## WRITTEN TASK
Using the records below, write out the line with "ADDETTA/O AL MONTAG" and each line after it through the final one, exactly, and only those.

## DATASET CONTENT
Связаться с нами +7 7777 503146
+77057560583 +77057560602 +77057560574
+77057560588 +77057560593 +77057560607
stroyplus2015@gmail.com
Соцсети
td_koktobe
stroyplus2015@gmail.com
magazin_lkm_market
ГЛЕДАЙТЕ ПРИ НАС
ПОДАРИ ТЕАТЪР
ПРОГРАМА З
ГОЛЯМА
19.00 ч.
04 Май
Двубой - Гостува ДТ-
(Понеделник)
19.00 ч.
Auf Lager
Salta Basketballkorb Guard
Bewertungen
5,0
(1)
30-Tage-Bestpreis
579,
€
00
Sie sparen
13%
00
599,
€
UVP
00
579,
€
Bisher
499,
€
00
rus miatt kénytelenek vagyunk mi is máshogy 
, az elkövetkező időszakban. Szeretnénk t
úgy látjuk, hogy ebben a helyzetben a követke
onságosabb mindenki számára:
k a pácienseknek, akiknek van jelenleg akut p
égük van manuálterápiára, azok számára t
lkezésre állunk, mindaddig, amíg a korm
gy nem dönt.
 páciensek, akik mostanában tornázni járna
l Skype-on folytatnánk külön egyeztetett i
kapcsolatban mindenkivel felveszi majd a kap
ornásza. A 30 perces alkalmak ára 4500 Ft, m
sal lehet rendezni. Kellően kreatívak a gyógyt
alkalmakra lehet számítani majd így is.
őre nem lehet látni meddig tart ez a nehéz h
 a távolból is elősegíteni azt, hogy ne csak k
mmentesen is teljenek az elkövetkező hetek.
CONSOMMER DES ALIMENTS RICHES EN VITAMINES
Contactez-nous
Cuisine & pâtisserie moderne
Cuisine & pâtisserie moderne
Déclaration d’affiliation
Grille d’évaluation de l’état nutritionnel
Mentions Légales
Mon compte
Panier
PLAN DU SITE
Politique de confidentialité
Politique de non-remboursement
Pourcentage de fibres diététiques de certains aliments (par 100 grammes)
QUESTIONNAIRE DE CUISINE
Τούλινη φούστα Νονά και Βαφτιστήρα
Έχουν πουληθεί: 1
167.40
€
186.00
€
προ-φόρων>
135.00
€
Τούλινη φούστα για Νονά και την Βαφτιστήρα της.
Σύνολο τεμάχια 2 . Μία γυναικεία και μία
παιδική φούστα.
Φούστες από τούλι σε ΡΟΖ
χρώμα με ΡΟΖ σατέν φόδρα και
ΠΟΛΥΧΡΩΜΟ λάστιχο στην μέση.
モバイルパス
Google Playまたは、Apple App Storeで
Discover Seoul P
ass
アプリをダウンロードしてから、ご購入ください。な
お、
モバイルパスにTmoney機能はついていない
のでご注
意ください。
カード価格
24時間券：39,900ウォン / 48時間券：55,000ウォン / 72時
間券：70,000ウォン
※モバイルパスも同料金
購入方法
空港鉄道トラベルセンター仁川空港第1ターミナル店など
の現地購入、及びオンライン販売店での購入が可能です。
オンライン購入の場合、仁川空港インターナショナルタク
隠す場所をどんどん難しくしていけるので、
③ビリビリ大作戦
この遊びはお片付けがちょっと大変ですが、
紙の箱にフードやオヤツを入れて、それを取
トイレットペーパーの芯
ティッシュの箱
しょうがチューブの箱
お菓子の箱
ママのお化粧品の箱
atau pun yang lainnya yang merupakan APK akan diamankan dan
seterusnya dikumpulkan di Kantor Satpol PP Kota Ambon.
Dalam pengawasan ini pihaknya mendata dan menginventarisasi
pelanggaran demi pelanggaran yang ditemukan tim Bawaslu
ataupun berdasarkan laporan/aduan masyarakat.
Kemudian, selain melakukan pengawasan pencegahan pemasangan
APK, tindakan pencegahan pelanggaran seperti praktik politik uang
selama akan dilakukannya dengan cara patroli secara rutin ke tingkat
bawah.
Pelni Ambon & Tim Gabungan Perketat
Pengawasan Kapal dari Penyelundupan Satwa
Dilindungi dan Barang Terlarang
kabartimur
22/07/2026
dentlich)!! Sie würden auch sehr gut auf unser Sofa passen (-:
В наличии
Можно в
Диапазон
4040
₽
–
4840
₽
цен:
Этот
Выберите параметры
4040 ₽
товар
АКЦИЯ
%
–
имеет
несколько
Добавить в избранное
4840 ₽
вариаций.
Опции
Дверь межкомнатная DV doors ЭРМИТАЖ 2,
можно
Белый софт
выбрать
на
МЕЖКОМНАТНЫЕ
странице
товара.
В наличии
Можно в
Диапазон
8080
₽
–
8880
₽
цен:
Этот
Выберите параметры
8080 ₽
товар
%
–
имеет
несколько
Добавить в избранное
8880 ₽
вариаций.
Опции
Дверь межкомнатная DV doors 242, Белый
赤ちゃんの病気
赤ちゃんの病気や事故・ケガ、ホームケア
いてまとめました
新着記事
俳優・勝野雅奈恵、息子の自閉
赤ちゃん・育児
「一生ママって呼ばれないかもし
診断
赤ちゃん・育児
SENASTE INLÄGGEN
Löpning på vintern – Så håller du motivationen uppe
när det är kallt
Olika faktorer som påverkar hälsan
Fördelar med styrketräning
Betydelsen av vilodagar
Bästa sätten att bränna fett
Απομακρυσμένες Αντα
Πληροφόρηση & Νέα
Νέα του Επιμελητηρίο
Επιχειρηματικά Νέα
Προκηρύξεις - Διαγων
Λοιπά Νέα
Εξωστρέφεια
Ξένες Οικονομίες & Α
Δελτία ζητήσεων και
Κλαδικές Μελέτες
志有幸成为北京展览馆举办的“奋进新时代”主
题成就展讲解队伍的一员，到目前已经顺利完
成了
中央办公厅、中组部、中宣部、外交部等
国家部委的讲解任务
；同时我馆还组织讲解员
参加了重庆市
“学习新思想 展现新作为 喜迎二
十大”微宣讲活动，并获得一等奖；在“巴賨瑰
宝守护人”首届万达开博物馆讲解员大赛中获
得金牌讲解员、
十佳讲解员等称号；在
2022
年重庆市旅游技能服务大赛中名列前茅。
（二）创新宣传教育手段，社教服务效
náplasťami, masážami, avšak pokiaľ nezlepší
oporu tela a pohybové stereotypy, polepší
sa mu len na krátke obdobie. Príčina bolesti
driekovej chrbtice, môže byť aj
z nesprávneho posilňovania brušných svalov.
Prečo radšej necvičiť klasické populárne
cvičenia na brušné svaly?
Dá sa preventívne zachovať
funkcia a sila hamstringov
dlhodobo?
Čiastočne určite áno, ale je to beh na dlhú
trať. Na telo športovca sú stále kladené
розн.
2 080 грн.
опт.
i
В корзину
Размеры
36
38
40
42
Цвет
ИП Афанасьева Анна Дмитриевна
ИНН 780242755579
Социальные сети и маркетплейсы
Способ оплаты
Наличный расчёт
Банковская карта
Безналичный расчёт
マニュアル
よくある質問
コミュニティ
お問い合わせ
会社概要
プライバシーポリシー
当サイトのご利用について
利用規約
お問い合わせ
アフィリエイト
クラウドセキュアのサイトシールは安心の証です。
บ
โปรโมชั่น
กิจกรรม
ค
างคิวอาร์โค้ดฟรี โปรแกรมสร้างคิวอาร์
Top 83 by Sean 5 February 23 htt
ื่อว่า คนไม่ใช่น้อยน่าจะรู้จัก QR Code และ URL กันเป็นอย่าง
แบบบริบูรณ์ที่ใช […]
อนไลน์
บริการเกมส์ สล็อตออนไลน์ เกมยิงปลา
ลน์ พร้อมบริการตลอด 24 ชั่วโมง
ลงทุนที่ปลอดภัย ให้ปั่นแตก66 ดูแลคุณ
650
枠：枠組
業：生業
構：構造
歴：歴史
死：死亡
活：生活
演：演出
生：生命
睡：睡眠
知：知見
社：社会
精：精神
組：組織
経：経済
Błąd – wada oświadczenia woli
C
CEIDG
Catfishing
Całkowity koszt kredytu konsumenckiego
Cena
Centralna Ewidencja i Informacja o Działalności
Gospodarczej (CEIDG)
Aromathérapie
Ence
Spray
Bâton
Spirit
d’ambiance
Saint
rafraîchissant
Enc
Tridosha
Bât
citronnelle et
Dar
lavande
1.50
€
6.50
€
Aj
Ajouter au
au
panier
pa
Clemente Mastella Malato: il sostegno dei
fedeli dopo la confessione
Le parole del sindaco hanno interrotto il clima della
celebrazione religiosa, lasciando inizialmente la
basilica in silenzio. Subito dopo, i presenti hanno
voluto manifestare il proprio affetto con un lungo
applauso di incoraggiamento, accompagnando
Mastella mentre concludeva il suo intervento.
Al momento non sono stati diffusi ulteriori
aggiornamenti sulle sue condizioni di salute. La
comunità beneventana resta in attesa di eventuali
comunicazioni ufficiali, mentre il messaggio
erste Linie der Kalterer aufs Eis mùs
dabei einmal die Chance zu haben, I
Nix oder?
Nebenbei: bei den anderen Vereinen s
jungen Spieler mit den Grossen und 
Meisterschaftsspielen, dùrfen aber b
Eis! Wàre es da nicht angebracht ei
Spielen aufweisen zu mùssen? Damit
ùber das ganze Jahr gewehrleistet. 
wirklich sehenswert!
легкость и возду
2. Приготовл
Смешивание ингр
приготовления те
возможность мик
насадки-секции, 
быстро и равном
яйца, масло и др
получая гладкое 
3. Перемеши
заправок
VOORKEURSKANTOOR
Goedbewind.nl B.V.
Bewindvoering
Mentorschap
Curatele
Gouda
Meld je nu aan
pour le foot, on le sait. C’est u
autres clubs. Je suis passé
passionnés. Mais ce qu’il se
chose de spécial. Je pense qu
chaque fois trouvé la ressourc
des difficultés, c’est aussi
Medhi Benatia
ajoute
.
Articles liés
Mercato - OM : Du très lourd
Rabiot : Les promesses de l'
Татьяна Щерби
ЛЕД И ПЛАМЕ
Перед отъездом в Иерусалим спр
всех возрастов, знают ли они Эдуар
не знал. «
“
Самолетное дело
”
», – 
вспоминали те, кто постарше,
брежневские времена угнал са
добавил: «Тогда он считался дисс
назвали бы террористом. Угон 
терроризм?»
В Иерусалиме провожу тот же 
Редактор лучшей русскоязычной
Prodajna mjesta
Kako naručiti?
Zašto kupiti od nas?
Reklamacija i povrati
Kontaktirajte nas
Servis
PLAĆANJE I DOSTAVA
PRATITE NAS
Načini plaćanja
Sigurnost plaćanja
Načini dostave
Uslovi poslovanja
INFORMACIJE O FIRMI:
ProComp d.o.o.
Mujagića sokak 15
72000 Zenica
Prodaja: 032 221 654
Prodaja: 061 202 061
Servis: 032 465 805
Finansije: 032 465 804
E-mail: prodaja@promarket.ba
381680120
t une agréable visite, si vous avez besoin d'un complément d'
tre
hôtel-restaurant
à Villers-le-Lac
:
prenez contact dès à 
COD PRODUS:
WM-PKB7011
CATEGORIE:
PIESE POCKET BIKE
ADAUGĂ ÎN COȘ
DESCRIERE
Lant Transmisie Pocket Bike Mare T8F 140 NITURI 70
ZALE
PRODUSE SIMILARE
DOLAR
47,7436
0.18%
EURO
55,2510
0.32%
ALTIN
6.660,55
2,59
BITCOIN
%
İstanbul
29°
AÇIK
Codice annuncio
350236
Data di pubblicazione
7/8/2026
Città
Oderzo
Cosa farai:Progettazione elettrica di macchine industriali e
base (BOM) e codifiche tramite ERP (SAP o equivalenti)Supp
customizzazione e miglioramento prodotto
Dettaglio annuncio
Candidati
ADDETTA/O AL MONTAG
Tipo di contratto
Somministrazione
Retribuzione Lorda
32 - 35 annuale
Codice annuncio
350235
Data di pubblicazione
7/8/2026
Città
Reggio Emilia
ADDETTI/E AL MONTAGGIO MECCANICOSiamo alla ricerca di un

## REPLY
ADDETTA/O AL MONTAG
Tipo di contratto
Somministrazione
Retribuzione Lorda
32 - 35 annuale
Codice annuncio
350235
Data di pubblicazione
7/8/2026
Città
Reggio Emilia
ADDETTI/E AL MONTAGGIO MECCANICOSiamo alla ricerca di un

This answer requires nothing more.